Identifying adaptive variation in spatially structured populations using low-coverage whole-genome sequencing data

Successful implementation of evolutionary management programs to rescue climatically threatened species requires identification of adaptive genetic variation. Although current genotype-environment association methods have been successful in identifying adaptive variation, they can be improved in two important aspects. First, most existing methods do not account for genotype uncertainty in widely available low-coverage whole-genome sequencing data. Researchers often restrict analysis to loci for which genotypes can be inferred reliably or call the most probable genotype, allowing the use of traditional genotype-based methods, such as BayeScEnv and Bayenv. However, discarding data and false genotype calls increases the uncertainty in estimates of genetic variation and introduces systematic biases. Second, most methods use phenomenological approaches, such as logistic regression, to partition estimated genetic variation into adaptive and non-adaptive components. Consequently, current approaches may inadvertently fail to account for evolutionary processes, such as migration-selection balance. Structured migration between climatically disparate locations can produce deviations from a smooth S-shape response curve, which can be difficult to accommodate using generalized linear regression models.
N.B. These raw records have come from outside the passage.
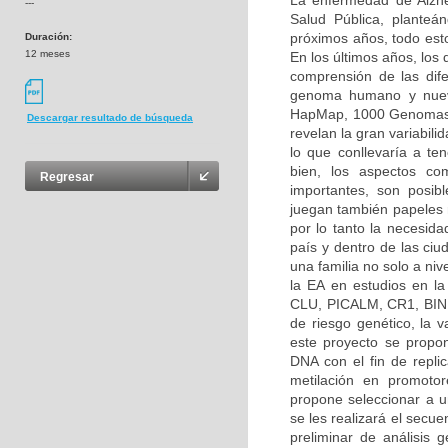
La enfermedad de Alzh
---
Salud Pública, planteá
próximos años, todo esto
Duración:
12 meses
En los últimos años, los
comprensión de las dif
genoma humano y nuevo
HapMap, 1000 Genomas, 
Descargar resultado de búsqueda
revelan la gran variabilid
lo que conllevaría a ten
bien, los aspectos co
Regresar
importantes, son posibl
juegan también papeles 
por lo tanto la necesida
país y dentro de las ciu
una familia no solo a ni
la EA en estudios en l
CLU, PICALM, CR1, BIN1
de riesgo genético, la
este proyecto se propon
DNA con el fin de repli
metilación en promoto
propone seleccionar a un
se les realizará el secu
preliminar de análisis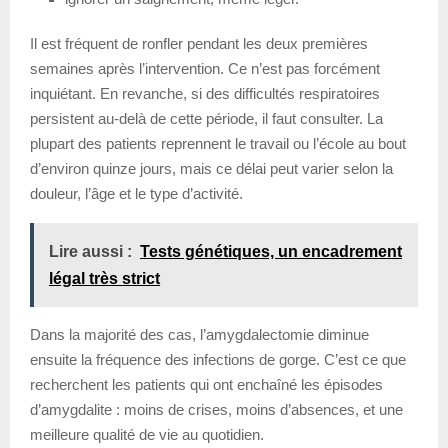
Il est fréquent de ronfler pendant les deux premières
semaines après l’intervention. Ce n’est pas forcément
inquiétant. En revanche, si des difficultés respiratoires
persistent au-delà de cette période, il faut consulter. La
plupart des patients reprennent le travail ou l’école au bout
d’environ quinze jours, mais ce délai peut varier selon la
douleur, l’âge et le type d’activité.
Lire aussi :
Tests génétiques, un encadrement
légal très strict
Dans la majorité des cas, l’amygdalectomie diminue
ensuite la fréquence des infections de gorge. C’est ce que
recherchent les patients qui ont enchaîné les épisodes
d’amygdalite : moins de crises, moins d’absences, et une
meilleure qualité de vie au quotidien.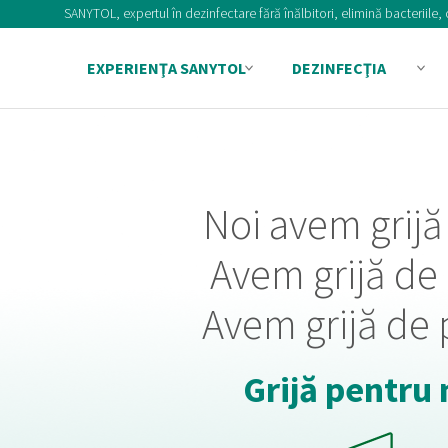
SANYTOL, expertul în dezinfectare fără înălbitori, elimină bacteriile, ci
EXPERIENŢA SANYTOL
DEZINFECŢIA
Noi avem grijă 
Avem grijă de 
Avem grijă de 
Grijă pentru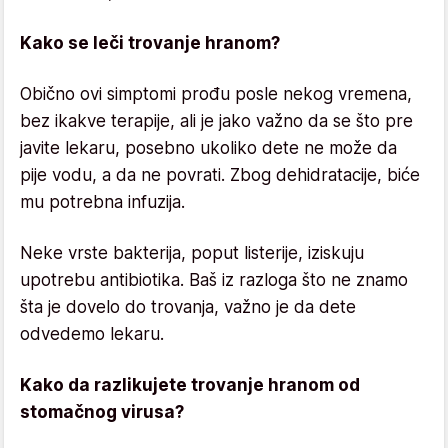
Kako se leči trovanje hranom?
Obično ovi simptomi prođu posle nekog vremena,
bez ikakve terapije, ali je jako važno da se što pre
javite lekaru, posebno ukoliko dete ne može da
pije vodu, a da ne povrati. Zbog dehidratacije, biće
mu potrebna infuzija.
Neke vrste bakterija, poput listerije, iziskuju
upotrebu antibiotika. Baš iz razloga što ne znamo
šta je dovelo do trovanja, važno je da dete
odvedemo lekaru.
Kako da razlikujete trovanje hranom od
stomačnog virusa?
To overcome these challenges, we developed a method that accounts for genotype uncertainty in sequencing data and propagates this uncertainty to inform the parameters of a model of evolution. A key feature of this evolutionary model is that it mechanistically describes how genetic variation arises from joint interactions between local adaptation, structured migration, mutation, and drift. We apply our approach to analyze multiple synthetic datasets and a real dataset of North American rosy-finches (3.7 million SNPs), a high-alpine, climatically threatened clade of bird species.